Pluto’s moon Kerberos finally shows itself

CAPE CANAVERAL: An image of Kerberos, one of the two tiny moons of Pluto, has finally been returned by the US space agency’s New Horizons probe. It shows the object to have two lobes, which may be the consequence of icy bodies bumping into each other and joining up.
Kerberos’s larger lobe is judged to be about eight km across. The smaller lobe is roughly five km in diameter.
New Horizons was programmed to fire its thrusters Thursday afternoon, putting it on track to fly past a recently discovered, less than 30-mile-wide object out on the solar system frontier. The close encounter with what’s known as 2014 MU69 would occur in 2019.
It orbits nearly 1 billion miles (1.6 billion kilometers) beyond Pluto.
Flight controllers at the Johns Hopkins University Applied Physics Laboratory in Laurel, Maryland, sent commands in advance for the course change.
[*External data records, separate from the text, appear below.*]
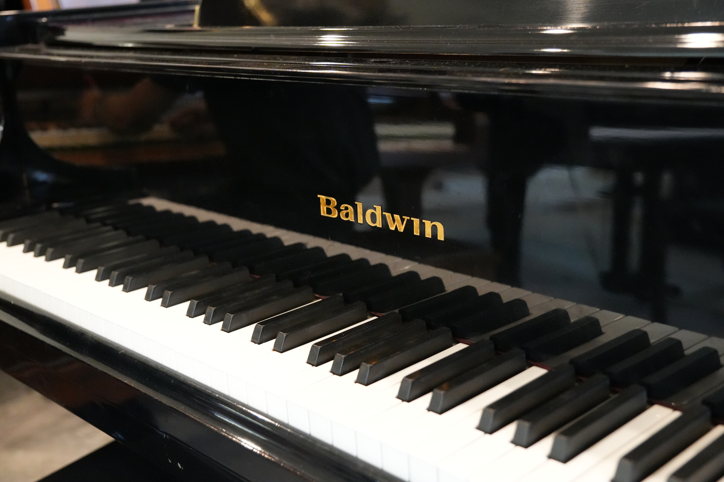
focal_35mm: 42
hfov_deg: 46.4
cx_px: 362
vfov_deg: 31.9
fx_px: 845
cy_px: 241
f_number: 2.8
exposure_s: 1/160
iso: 5000
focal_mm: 28
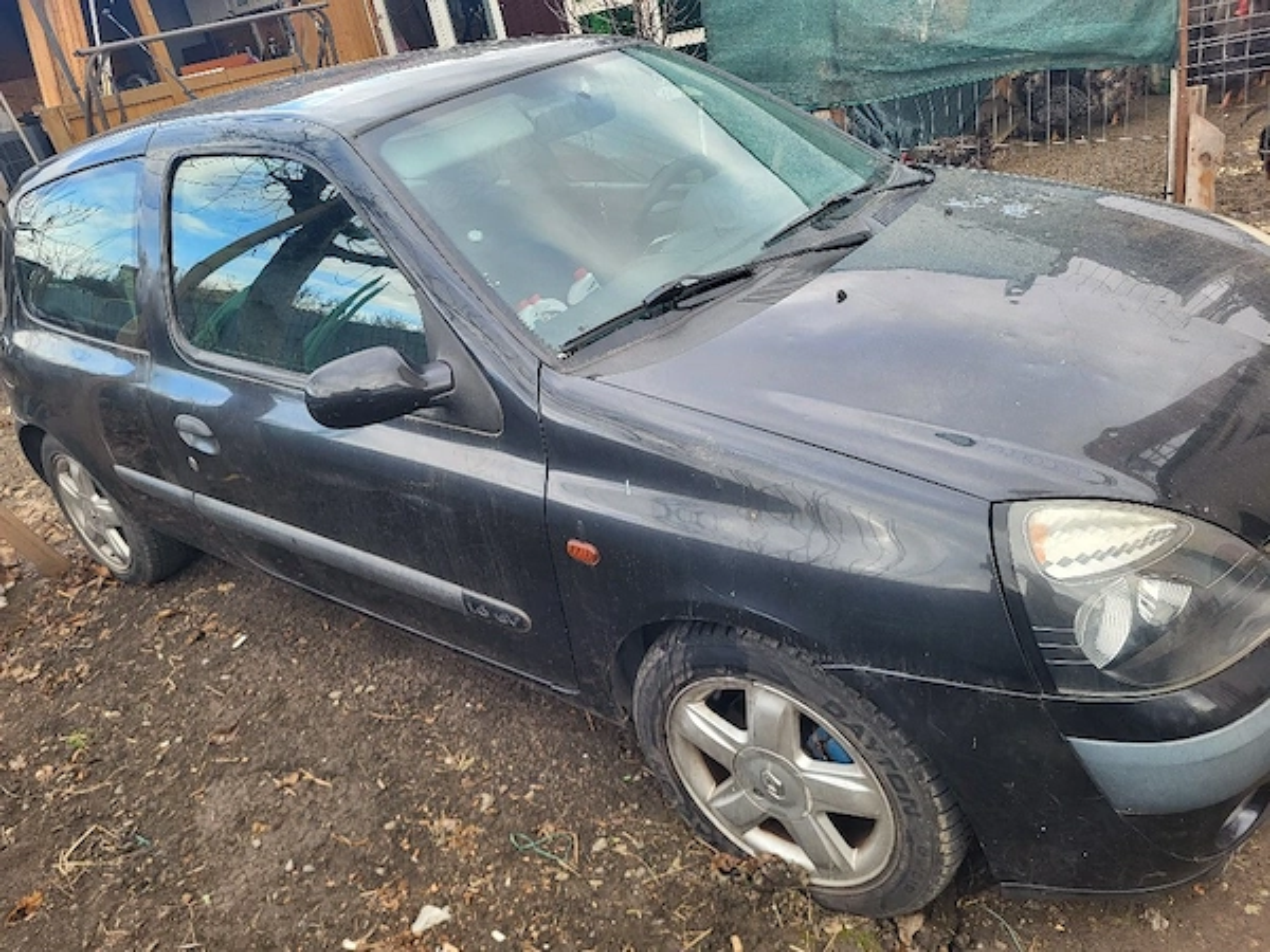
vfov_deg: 53.1
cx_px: 635
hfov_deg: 67.3
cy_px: 476
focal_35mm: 26
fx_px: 954
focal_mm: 5.4
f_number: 1.8
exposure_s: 1/133
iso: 40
In all, four maneuvers will be needed, carried out over the next two weeks. Thursday afternoon’s was the first; it was expected to be several hours before controllers received confirmation that everything had gone well.
Launched in 2006, New Horizons became Pluto’s first visitor from planet Earth in July. The spacecraft remains in excellent health following a 3 billion-mile (4.8 billion kilometer) journey and still holds a year’s worth of scientific data for transmission back to Earth.
NASA and the New Horizons team chose 2014 MU69 in August as New Horizons’ next potential target, thus the nickname PT-1. Like Pluto, MU69 orbits the sun in the frozen, twilight zone known as the Kuiper Belt.
The extremely remote, faint object was spotted by the Hubble Space Telescope in 2014. It beat out a few other candidates because it will take less fuel to get there.